* [Task goal]:
Your answer should be the lines below from the one with "middle tip: (527, 821)" to the one with "middle mcp: (220, 221)", both included, given again exactly and with nothing added.
[Data shown — start]
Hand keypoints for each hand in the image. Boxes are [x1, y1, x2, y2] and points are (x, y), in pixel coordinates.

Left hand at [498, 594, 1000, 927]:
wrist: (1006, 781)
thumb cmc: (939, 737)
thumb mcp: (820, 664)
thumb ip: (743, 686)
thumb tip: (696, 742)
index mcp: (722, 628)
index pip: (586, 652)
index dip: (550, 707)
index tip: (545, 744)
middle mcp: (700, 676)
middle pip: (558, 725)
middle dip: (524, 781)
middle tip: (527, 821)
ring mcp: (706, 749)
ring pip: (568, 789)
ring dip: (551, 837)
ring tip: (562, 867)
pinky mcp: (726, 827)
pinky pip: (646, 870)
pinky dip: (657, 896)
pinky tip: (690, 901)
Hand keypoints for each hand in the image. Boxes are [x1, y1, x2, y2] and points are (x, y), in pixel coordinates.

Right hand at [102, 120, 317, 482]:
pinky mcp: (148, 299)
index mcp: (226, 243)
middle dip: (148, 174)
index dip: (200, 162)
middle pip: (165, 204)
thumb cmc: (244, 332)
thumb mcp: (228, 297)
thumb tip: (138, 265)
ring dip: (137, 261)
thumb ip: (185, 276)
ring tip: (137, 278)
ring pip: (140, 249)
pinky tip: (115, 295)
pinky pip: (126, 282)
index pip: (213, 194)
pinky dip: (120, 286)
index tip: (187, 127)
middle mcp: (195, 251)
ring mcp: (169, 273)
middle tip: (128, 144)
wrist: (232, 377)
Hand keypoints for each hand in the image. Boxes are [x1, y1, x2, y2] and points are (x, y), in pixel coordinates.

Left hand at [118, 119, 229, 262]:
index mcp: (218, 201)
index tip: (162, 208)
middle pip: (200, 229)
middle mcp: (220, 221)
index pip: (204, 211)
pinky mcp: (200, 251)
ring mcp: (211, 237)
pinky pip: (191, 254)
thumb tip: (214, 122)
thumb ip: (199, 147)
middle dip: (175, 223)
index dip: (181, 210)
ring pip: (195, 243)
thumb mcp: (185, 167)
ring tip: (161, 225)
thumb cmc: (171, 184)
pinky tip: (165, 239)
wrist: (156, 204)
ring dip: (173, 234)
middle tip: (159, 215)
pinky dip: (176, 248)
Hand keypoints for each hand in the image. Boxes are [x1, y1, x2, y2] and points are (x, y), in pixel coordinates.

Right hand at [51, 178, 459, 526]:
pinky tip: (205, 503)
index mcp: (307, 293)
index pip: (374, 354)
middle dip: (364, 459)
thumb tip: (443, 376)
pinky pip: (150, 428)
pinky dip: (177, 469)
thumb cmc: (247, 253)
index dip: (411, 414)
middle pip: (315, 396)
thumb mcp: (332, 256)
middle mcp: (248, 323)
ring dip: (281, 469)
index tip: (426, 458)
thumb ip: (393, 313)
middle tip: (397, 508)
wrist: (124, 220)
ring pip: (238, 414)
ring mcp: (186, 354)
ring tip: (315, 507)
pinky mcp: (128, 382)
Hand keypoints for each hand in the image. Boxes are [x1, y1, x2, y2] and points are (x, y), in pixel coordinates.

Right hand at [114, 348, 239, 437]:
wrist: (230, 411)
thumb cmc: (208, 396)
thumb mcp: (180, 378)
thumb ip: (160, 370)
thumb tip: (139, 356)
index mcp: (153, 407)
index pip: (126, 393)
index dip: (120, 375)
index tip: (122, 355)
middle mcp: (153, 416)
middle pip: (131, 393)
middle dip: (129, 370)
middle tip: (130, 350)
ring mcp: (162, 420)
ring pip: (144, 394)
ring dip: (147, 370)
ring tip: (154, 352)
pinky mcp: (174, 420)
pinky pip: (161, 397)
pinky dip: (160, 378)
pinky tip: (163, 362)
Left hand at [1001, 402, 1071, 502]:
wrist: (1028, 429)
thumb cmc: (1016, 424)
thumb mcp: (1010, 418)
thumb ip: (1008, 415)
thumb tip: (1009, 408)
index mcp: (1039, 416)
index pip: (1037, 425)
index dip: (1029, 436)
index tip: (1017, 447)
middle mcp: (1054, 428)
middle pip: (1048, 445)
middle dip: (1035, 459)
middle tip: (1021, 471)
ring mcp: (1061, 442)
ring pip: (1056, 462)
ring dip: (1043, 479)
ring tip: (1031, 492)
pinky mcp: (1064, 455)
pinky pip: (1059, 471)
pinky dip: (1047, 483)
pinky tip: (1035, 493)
[Data shown — finish]
* [Your solution]:
middle tip: (527, 821)
ring mcp: (706, 749)
ring pip: (568, 789)
ring dip: (551, 837)
ring tip: (562, 867)
pinky mcp: (726, 827)
pinky pip: (646, 870)
pinky dip: (657, 896)
pinky tip: (690, 901)
Hand keypoints for each hand in the image. Boxes are [x1, y1, x2, y2] and points are (x, y), in pixel coordinates.

Right hand at [102, 120, 317, 482]:
pinky mcp: (148, 299)
index mcp: (226, 243)
middle dip: (148, 174)
index dip: (200, 162)
middle pip: (165, 204)
thumb cmc: (244, 332)
thumb mcp: (228, 297)
thumb tip: (138, 265)
ring dip: (137, 261)
thumb ip: (185, 276)
ring tip: (137, 278)
ring pip: (140, 249)
pinky tip: (115, 295)
pinky pip: (126, 282)
index pip: (213, 194)
pinky dip: (120, 286)
index tip: (187, 127)
middle mcp: (195, 251)
ring mcp: (169, 273)
middle tip: (128, 144)
wrist: (232, 377)
Hand keypoints for each hand in the image. Boxes are [x1, y1, x2, y2] and points are (x, y), in pixel coordinates.

Left hand at [118, 119, 229, 262]:
index mcp: (218, 201)
index tip: (162, 208)
middle pip: (200, 229)
middle mcp: (220, 221)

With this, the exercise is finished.